Problem
Pull out every line of the records below that contains the word "keine", copying each line in full.

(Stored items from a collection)
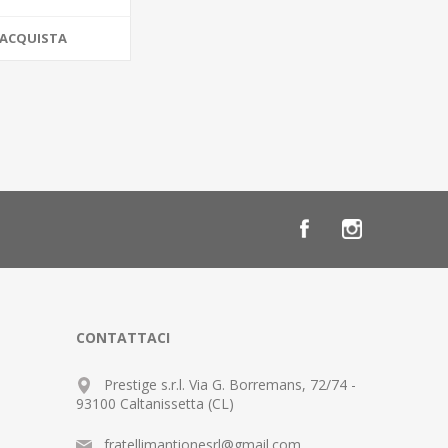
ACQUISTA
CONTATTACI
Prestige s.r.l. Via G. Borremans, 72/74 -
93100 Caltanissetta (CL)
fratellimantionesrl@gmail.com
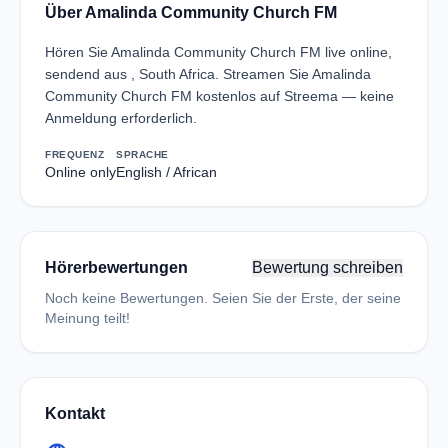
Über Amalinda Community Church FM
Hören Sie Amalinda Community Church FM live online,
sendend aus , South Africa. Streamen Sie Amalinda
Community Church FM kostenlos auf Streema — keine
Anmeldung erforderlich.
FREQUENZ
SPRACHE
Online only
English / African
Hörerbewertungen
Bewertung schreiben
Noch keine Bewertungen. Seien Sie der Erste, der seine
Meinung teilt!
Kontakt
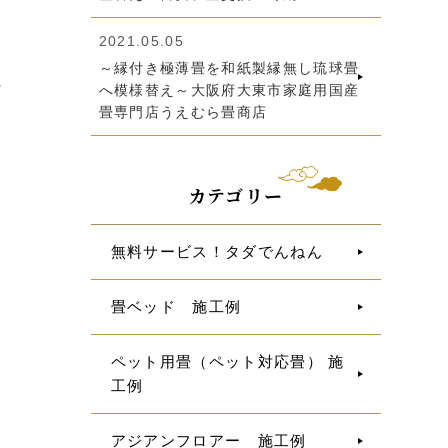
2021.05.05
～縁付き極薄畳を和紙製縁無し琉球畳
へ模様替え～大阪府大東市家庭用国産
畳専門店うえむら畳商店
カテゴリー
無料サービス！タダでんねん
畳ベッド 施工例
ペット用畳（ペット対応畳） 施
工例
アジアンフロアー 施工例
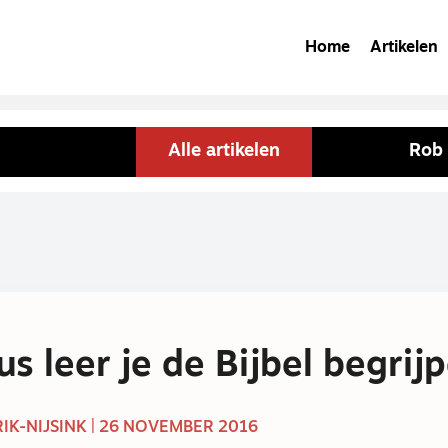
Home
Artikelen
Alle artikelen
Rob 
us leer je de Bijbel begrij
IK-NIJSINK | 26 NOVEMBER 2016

--

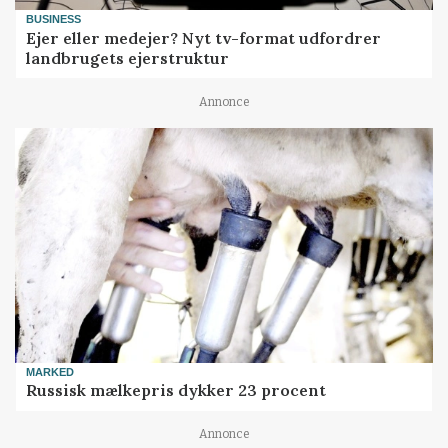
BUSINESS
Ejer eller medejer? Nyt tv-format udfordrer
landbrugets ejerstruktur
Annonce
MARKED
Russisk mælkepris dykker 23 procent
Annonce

Solution for this task
Community Church FM kostenlos auf Streema — keine
Noch keine Bewertungen. Seien Sie der Erste, der seine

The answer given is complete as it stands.